For now, we are assuming that you are using a Rocky Linux workstation and are using the RPM install method from the included document.

Configuration

Note

The root user must run the daemon, so you must be root to create the configuration files and logs. For this we are assuming sudo -s.

You need to have some log files available for lsyncd to write to:

touch /var/log/lsyncd-status.log
touch /var/log/lsyncd.log

You also need to have an exclude file created, even though in this case you are not excluding anything:

touch /etc/lsyncd.exclude

Finally you need to create the configuration file.
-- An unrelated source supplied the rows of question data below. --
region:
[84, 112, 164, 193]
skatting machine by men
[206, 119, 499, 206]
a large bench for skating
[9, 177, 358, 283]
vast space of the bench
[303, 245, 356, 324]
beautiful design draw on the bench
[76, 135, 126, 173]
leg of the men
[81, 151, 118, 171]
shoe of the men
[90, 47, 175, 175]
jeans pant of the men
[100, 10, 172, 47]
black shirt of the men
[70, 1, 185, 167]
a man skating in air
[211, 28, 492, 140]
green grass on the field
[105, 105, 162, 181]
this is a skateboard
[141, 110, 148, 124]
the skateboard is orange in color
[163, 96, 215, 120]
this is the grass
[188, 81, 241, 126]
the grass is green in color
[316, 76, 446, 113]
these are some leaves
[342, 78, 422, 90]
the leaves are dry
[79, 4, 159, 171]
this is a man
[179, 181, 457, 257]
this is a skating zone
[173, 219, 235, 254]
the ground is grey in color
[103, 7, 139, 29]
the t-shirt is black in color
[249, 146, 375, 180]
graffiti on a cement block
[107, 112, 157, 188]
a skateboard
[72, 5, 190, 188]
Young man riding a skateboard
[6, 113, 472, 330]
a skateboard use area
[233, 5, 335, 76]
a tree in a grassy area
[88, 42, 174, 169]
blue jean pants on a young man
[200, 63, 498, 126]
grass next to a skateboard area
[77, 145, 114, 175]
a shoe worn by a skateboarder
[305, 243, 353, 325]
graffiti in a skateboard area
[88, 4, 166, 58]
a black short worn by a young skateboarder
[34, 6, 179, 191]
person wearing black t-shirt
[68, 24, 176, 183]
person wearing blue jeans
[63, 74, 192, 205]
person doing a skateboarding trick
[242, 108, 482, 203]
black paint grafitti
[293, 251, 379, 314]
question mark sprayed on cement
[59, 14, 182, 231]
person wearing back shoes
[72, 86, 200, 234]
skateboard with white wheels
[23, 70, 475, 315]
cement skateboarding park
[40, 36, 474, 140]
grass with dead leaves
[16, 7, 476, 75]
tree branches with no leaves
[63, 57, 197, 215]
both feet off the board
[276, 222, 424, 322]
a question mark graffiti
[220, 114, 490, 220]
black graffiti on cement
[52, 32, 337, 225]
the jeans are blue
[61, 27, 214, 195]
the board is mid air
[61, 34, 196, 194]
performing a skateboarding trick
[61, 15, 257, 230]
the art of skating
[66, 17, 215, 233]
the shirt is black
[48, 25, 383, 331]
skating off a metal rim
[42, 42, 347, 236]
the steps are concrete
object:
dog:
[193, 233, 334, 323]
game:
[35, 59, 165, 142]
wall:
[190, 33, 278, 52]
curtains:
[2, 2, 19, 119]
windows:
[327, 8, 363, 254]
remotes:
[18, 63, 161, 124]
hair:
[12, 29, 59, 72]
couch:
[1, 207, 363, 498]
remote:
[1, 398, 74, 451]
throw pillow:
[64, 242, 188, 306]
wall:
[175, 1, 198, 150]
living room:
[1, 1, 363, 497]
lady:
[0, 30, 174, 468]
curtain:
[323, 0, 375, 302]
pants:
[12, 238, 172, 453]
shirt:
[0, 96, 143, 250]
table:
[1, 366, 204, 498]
In this example, we are using vi as our editor, but you may use whichever editor you feel comfortable with:

vi /etc/lsyncd.conf

Then place this content in that file and save it. Be sure to replace "youruser" with your actual user, and the IP address with your own container IP:

settings {
   logfile = "/var/log/lsyncd.log",
   statusFile = "/var/log/lsyncd-status.log",
   statusInterval = 20,
   maxProcesses = 1
   }

sync {
   default.rsyncssh,
   source="/home/youruser/documentation",
   host="root@10.56.233.189",
   excludeFrom="/etc/lsyncd.exclude",
   targetdir="/home/youruser/documentation",
   rsync = {
     archive = true,
     compress = false,
     whole_file = false
   },
   ssh = {
     port = 22
   }
}

Assuming that you enabled lsyncd when you installed it, at this point you need just to start or restart the process:

systemctl restart lsyncd

To ensure things are working, check the logs-particularly the lsyncd.log, which should show you something like this if everything started correctly:

Fri Feb 25 08:10:16 2022 Normal: --- Startup, daemonizing ---
Fri Feb 25 08:10:16 2022 Normal: recursive startup rsync: /home/youruser/documentation/ -> root@10.56.233.189:/home/youruser/documentation/
Fri Feb 25 08:10:41 2022 Normal: Startup of "/home/youruser/documentation/" finished: 0
Fri Feb 25 08:15:14 2022 Normal: Calling rsync with filter-list of new/modified files/dirs

Conclusion

As you work on your workstation documentation now, whether it is a git pull or a branch you create to make a document (like this one!), you will see the changes appear in your documentation on the container, and mkdocs serve will show you the content in your web browser.

The recommended practice is that all Python must run separately from any other Python code you might be developing. LXD containers can make that easier. Give this method a try and see if it works for you.